TÜRKİYE’DE HİLAFET İSTEMEK BİR SUÇ

05 Mart 2017 tarihinde yapılması planlanan fakat gelen şikayet üzerine Ankara Valiliği tarafından iptal edilen “Dünya Hilafete Neden Muhtaç” adlı konferansın sorumlu ve sözcülerinden olan Abdullah İmamoğlu, Osman Yıldız, Musa Bayoğlu ve Mahmut Kar hakkında açılan dava neticesinde verilen toplam 31 yıl 3 aylık ceza onaylandı.

Türkiye Cumhuriyeti Anayasanın 26. Maddesinde fikir özgürlüğü şu şekilde açıklanır: “Herkes, düşünce ve kanaatlerini söz, yazı, resim veya başka yollarla tek başına veya toplu olarak açıklama ve yayma hakkına sahiptir.

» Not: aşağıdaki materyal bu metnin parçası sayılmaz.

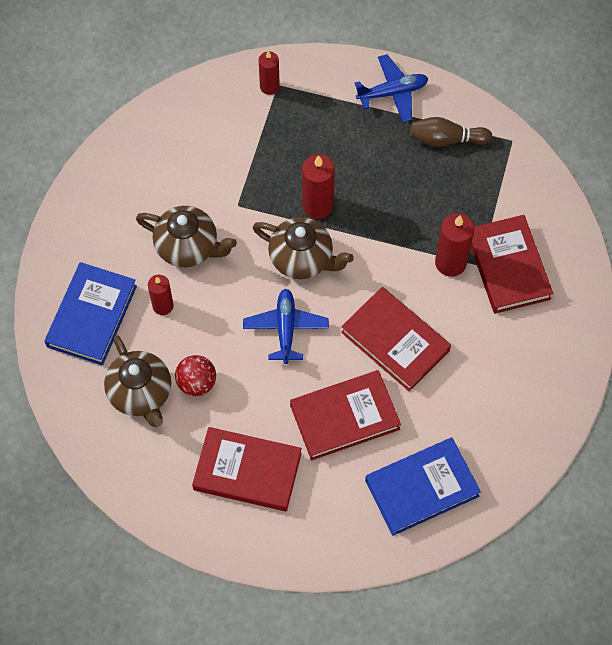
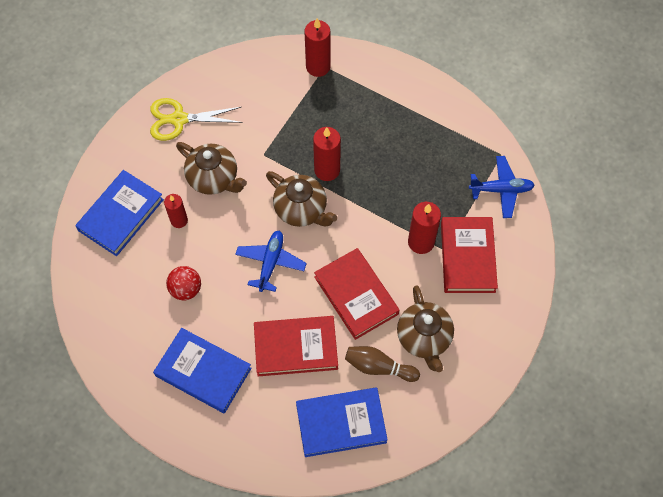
camera: 15 degrees right, 0 degrees up
(124, 187) = (179, 119): none -> yellow scissors
(141, 393) = (139, 287): brown teapot -> brown teapot (424, 338)
(247, 471) = (203, 372): red book -> blue book
(269, 86) = (318, 67): red candle -> red candle, size x1.52
(392, 93) = (415, 94): blue plane -> blue plane (501, 190)
(446, 139) = (447, 141): brown bowling pin -> brown bowling pin (379, 367)

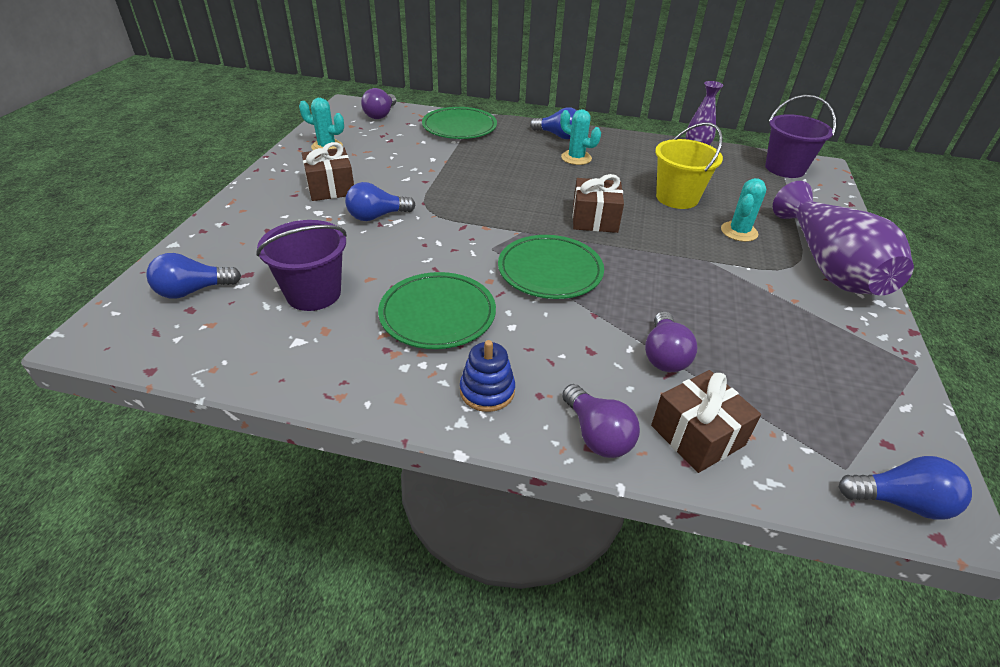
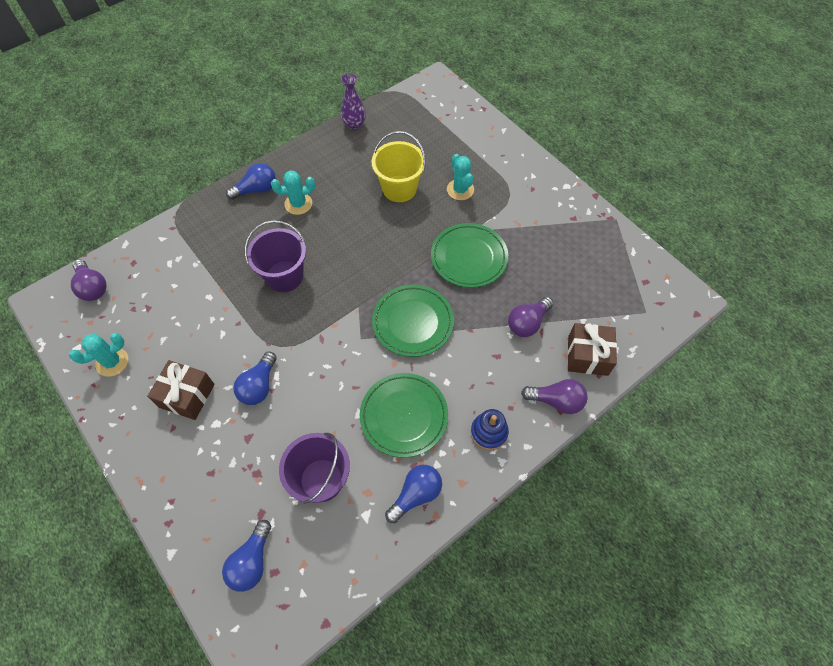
camera: 50 degrees left, 20 degrees up
(459, 127) = (176, 244): green plate -> green plate (469, 257)
(594, 219) = (381, 254): brown gift -> none
(664, 355) = (527, 323): purple light bulb -> purple light bulb turned 90 degrees clockwise
(785, 168) = (421, 101): purple bucket -> purple bucket (284, 276)
(828, 266) = (523, 178): purple vase -> none
(900, 501) = (674, 309): blue light bulb -> blue light bulb (416, 494)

Bu hürriyet resmi makamların müdahalesi olmaksızın haber veya fikir almak ya da vermek serbestliğini de kapsar.”

Lakin bizler bunların boş sözler olduğunu ve bu sistemin kendi sözümona batıl kanunlarına bile riayet etmediğini biliyor ve çoğu zaman da birebir şahitlik ediyoruz. Bugün toplumsal yozlaşma hat safhada iken, ahlaksızlar artmışken, ırkçı ve milliyetçiler ayrımcılıkta sınır tanımazlarken onlara hiçbir ceza uygulanmamaktadır. Yine ateistler, diğer dinlere mensup olan insanlar istedikleri zaman fikirlerini yayarken, LGPT’liler sapık zihniyetlerini yaşarken ve bu kirli fikri yayarken onlara uygulanan herhangi bir müdahale söz konusu olmamaktadır. Ancak bunların batıl olduğunu, Allah’ın (svt) insanları bunlardan men ettiğini ve ahlaksızlığı ortadan kaldıracak, insanlara hayat verecek yegane nizamın Hilafet olduğunu söyleyen yiğitlere ceza verilmesi kabul edilecek bir durum değildir.

Görülen o ki, fikri özgürlüğünüz Hilafeti isteyenler için geçerli değil. Zira 1925’te Hilafeti isteyenleri vatan haini olarak ilan ettiniz. O zaman kanunlarda açıkça yer alıyordu, bugün ise uygulamalı olarak karşımızda.

Hainlerin kahraman, kahramanların hain, kötülerin iyi, iyilerin kötü gösterildiği ve böyle kabul edildiği bir düzende yaşıyoruz. Ancak tüm gür sedamızla haykırarak diyoruz ki “Biz bu düzeni kabul etmiyoruz.”

Bu kardeşlerimiz de biz de biliyoruz ki Hilafeti istemek, onun için çalışmak korkakların değil yiğitlerin yapacağı bir iştir. Ve yine biliyoruz ki dünya hayatı bir imtihan yeridir. Rabbini razı etmek için çalışanlar kazananlar, onların çalışmalarını engeleyenler ise kaybedenlerden olacaktır. Ne mutlu kazananlara!